» **Document section**

Today, Stewart-Whyte is being held with 21 other suspects in an alleged plot to blow up U.S.-bound airliners over the Atlantic. Stewart-Whyte, who became Abdul Waheed, and two other suspects were converts to Islam, reinforcing what many security experts and clerics already knew: The fervor and inexperience of new converts provides fertile soil for the allure of radical theology.

"The converts are seen as the most extreme, and they're seen as the most extreme even by other Muslims who may not come from the U.K. Which is really worrying," said Anthony Glees, director of the Brunel University Center for Intelligence and Security Studies in West London.

The growing number of homegrown converts in the ranks of militant Islam in Britain is raising troubling new questions not only about what it means to be British, but whether new Muslims must choose between family and faith across what many see as a yawning divide between civilizations.

Britain now has perhaps 50,000 Muslim converts, ranging from fair-haired homemakers in Yorkshire who have adopted the hijab to former Catholic priests, Afro-Caribbean street gang members and upper-middle-class university students.

At meetings attended by many new converts, Glees said, "people are brainwashed with certain ideas. Such as, there was no Holocaust. Such as, the London [transport] bombers killed far fewer people than the number of Muslims killed over hundreds of years by the British. These things are said, and they become increasingly accepted by these people as their ideological currency."

"Of course, we have noticed this," said Abdurahman Anderson, who has worked extensively with new Muslims at South London's Brixton mosque. The congregation there, about 60% converts, has included Richard Reid, the British-born would-be "shoe bomber" who was himself a convert, and Sept. 11 conspirator Zacarias Moussaoui, now serving a life sentence in the U.S.

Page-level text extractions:
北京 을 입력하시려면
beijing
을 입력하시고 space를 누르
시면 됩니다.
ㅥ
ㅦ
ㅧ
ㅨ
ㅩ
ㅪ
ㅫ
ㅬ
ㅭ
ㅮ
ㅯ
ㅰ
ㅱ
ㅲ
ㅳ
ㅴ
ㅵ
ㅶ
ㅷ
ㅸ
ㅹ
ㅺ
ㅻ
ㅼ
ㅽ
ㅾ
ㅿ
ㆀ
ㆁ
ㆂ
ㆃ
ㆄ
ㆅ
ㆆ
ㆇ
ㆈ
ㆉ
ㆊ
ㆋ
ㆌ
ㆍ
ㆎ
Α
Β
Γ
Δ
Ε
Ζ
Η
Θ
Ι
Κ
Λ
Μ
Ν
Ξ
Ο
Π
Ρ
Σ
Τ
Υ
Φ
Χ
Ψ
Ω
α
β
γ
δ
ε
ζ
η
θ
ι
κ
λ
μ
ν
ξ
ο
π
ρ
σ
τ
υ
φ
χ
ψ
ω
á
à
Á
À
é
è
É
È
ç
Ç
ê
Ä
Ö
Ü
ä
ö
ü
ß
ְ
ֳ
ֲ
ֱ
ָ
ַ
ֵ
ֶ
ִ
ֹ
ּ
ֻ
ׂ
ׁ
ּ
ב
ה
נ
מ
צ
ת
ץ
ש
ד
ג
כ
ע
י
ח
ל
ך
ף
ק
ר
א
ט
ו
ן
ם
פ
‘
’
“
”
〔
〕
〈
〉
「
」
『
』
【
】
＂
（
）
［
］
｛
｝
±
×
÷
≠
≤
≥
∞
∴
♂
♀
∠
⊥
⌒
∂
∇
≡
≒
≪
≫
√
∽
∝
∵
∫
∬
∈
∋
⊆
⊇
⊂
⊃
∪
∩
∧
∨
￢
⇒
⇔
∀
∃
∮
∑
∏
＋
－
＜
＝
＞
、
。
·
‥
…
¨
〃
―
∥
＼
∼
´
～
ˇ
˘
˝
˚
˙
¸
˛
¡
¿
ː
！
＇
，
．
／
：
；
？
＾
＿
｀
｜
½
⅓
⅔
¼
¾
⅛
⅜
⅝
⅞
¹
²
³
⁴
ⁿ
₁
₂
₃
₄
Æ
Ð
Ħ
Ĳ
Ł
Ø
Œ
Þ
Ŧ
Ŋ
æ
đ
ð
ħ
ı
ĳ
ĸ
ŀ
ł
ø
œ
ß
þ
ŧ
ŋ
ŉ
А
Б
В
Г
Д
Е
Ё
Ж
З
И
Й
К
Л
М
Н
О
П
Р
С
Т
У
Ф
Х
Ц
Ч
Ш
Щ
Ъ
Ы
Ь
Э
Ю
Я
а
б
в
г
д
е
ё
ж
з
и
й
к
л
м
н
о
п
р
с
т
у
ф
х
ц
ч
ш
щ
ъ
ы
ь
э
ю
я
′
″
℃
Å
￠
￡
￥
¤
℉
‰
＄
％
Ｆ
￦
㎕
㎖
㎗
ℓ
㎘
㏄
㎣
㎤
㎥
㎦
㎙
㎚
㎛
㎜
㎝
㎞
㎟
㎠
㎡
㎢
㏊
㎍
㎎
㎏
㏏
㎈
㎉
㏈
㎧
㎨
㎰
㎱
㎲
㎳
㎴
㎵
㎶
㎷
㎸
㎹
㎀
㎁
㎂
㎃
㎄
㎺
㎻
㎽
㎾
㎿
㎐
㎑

» **Assignment A**
Answer these questions using the news excerpt:
(i) How many other suspects is Stewart-Whyte being held with?
(ii) About how many Muslim converts does Britain now have?
(iii) Roughly what share of the Brixton mosque congregation is made up of converts?
» **Assignment B**
Repeat the passage of the news excerpt between "Today, Stewart-Whyte is" and "in West London.", inclusive.

» **Worked solution A**
(i) 21
(ii) Perhaps 50,000
(iii) About 60%

» **Worked solution B**
Today, Stewart-Whyte is being held with 21 other suspects in an alleged plot to blow up U.S.-bound airliners over the Atlantic. Stewart-Whyte, who became Abdul Waheed, and two other suspects were converts to Islam, reinforcing what many security experts and clerics already knew: The fervor and inexperience of new converts provides fertile soil for the allure of radical theology.

"The converts are seen as the most extreme, and they're seen as the most extreme even by other Muslims who may not come from the U.K. Which is really worrying," said Anthony Glees, director of the Brunel University Center for Intelligence and Security Studies in West London.